Pour le défilé du 14 juillet, Narendra Modi, premier ministre à poigne de l’Inde, sera l’invité d’honneur à la tribune d’Emmanuel Macron. Certes, il fallait peut-être se féliciter du partenariat stratégique mis en place entre les deux pays, il y a 25 ans, ou valider une vision multipolaire du monde.
Mais peut-on ignorer le fait que l’Inde, sous la houlette de Modi, traverse une grave crise qui voit se multiplier les attaques contre les militants des droits humains, les ONG et les journalistes ? C’est en tout cas la décision d’Emmanuel Macron et de sa diplomatie. La complicité entre les deux dirigeants saute aux yeux. À en croire le Quai d’Orsay, la France et l’Inde seraient « liées par des valeurs communes » ainsi qu’un « attachement partagé à la démocratie ». Des mots convenus, détachés de toute réalité.
L’Inde, pays le plus peuplé de la planète, est souvent affublée du titre ronflant de plus grande démocratie du monde ; la France, de pays des droits de l’Homme, deux titres qui, à l’heure actuelle, sont tout aussi détachés de la réalité. Depuis 2014, année de l’arrivée au pouvoir de Modi et de son parti, le Bharatiya Janata Party (BJP), le climat public en Inde se dégrade violemment.
Musulmans, minorités : victimes des nationalistes hindous
Narendra Modi, dirigeant aujourd’hui encensé à l’international, est pourtant un personnage qui nourrit une violence d’Etat depuis des décennies. Ancien ministre en chef de l’Etat du
Gujarat, il est directement impliqué dans un massacre en 2002, dans cet Etat, qui a fait autour de 2 000 morts. Depuis, la carrière de celui qu’on surnomme « Le boucher du Gujarat » est parsemée de poussées nationalistes violentes, d’épurations et d’abus.
Les musulmans indiens, comme les autres minorités, y compris sexuelles, ou les castes dites inférieures, font l’objet d’attaques incessantes de la part des nationalistes hindous, avec le soutien du gouvernement dirigé par le BJP. Des foules violentes et armées attaquent régulièrement les musulmans et appellent ouvertement au viol des femmes musulmanes. Les femmes indiennes, de toutes les castes et de toutes les croyances, subissent des violences, des viols, sans qu’aucun gouvernement n’a jamais pris de véritables initiatives pour lutter contre ce phénomène.

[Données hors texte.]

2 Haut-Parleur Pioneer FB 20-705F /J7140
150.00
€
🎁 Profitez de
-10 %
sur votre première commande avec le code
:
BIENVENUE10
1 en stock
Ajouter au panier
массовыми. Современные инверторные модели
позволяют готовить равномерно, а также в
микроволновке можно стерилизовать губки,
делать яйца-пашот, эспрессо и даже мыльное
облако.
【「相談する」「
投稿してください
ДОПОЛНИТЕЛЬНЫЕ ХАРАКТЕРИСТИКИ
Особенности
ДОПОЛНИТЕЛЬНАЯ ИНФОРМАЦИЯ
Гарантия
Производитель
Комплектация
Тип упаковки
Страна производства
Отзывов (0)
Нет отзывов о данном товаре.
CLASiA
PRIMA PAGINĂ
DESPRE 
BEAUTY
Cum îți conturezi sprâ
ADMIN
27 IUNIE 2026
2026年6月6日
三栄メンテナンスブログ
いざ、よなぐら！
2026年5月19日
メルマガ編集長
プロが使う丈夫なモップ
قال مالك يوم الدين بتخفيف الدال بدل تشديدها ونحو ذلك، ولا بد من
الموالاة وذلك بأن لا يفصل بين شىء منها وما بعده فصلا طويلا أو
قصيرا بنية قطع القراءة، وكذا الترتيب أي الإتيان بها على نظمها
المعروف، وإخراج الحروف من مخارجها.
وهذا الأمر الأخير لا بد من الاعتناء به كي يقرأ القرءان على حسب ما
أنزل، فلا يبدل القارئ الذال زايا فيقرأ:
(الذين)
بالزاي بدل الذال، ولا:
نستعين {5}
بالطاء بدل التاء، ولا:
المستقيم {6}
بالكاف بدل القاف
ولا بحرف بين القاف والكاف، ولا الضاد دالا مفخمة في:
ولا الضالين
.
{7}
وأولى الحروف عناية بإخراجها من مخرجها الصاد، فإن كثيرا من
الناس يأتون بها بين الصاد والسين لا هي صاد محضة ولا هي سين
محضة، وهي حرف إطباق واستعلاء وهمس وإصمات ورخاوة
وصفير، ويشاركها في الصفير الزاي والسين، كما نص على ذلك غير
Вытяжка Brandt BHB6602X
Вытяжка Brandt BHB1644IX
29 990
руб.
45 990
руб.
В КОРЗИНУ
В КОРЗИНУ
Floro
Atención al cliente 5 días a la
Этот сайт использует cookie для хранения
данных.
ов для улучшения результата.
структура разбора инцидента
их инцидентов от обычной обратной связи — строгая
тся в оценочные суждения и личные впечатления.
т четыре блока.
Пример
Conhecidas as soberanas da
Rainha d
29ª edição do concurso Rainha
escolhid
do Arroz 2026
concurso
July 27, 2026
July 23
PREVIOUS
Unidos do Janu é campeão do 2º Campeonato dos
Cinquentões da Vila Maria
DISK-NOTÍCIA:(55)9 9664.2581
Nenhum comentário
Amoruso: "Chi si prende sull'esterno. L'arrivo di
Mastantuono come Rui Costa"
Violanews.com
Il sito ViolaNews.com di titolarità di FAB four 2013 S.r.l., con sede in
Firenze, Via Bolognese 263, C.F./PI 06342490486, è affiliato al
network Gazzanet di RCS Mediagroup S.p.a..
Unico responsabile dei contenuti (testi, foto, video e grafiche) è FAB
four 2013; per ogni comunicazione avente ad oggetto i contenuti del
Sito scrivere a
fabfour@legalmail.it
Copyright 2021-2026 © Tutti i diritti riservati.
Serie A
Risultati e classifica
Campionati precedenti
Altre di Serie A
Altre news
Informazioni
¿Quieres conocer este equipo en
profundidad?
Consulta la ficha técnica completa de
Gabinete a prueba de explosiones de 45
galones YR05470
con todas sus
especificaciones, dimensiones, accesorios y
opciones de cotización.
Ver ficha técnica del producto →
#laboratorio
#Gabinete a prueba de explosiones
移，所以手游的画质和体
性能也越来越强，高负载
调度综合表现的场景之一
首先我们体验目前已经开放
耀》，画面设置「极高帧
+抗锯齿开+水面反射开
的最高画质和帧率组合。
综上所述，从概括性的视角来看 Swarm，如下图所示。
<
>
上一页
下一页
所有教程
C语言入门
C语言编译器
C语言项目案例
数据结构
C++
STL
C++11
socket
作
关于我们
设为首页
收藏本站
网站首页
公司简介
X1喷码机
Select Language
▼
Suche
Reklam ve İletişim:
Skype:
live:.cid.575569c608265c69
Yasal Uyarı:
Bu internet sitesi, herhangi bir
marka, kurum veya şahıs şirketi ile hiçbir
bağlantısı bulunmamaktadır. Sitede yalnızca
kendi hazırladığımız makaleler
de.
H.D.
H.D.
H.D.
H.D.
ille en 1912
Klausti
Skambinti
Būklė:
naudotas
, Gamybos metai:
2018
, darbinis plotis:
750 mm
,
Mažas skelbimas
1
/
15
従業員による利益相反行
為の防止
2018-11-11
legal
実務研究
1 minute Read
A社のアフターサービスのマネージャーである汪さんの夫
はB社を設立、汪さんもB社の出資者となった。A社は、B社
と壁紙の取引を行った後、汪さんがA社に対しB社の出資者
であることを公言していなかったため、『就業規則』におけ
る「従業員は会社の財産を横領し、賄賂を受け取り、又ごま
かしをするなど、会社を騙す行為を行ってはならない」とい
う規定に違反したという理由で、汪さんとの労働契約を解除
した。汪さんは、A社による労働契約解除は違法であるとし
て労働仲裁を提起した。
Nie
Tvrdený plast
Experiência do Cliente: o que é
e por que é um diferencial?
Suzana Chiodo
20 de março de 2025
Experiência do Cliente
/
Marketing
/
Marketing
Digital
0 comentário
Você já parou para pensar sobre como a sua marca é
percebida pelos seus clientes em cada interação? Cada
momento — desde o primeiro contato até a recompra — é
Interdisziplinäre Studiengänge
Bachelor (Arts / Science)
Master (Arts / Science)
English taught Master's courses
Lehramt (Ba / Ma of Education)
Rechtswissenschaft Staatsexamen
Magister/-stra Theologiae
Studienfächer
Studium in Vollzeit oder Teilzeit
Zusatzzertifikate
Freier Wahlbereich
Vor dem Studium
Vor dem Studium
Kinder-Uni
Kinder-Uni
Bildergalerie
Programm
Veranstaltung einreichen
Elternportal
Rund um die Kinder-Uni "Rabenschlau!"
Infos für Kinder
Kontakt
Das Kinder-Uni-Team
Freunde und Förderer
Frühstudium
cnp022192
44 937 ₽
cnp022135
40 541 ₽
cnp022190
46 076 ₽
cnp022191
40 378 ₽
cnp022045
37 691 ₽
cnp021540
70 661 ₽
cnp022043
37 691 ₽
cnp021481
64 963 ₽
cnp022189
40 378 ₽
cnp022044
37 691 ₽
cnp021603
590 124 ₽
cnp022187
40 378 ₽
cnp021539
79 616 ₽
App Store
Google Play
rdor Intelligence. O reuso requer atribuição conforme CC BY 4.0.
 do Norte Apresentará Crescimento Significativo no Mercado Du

Les défenseurs des droits humains et les journalistes sont ciblés par des lois sur la sédition et la lutte contre le terrorisme. Le secrétaire général adjoint de la Fédération internationale pour les droits humains, Khurram Parvez, défenseur des droits humains cachemiri a été arrêté en novembre 2021 pour son travail d’enquête sur les actes de torture et de disparitions forcées au Cachemire. Il est emprisonné arbitrairement depuis un an et demi. Emmanuel Macron et la diplomatie française doivent exiger sa libération, ainsi que celle des autres activistes des droits humains.
L’Inde un exemple notoire du recul de la démocratie
En novembre 2022, les autorités indiennes ont perquisitionné les bureaux de The Wire, un média respecté, souvent critique à l’égard des politiques du gouvernement. Elles ont également perquisitionné les domiciles de plusieurs de ses rédacteurs en saisissant leurs appareils électroniques. Le but ? Les réduire au silence.
Tout comme des dizaines d’autres journalistes, dont Siddique Kappan, Mohammad Zubair et le journaliste cachemiri Irfan Mehraj, détenus et inculpés. Des centaines de défenseurs des droits humains, y compris des militants de l’environnement et du climat, sont harcelés et poursuivis par les autorités. Demander des explications au gouvernement indien en marquant la réprobation de la France est indispensable.
Alors que l’Inde devient un exemple notoire du recul de la démocratie et des droits humains à l’échelle mondiale, ce 14 juillet, date ô combien symbolique, les autorités françaises ont fait le choix de célébrer un partenariat « stratégique » et commercial, axé sur le nucléaire civil et l’armement.
Qu’importent les pogroms, les politiques à caractère ethnique, le conservatisme et l’identitarisme religieux. Très concrètement, des sous-marins et des Rafales vendus, un EPR en projet, des relations commerciales florissantes. C’est à peu près tout ce qu’il y aura à célébrer. Certainement pas la défense de la démocratie, encore moins celle des droits humains.
Signataires : Alice Mogwe, présidente de la FIDH, et Patrick Baudouin, président de la LDH.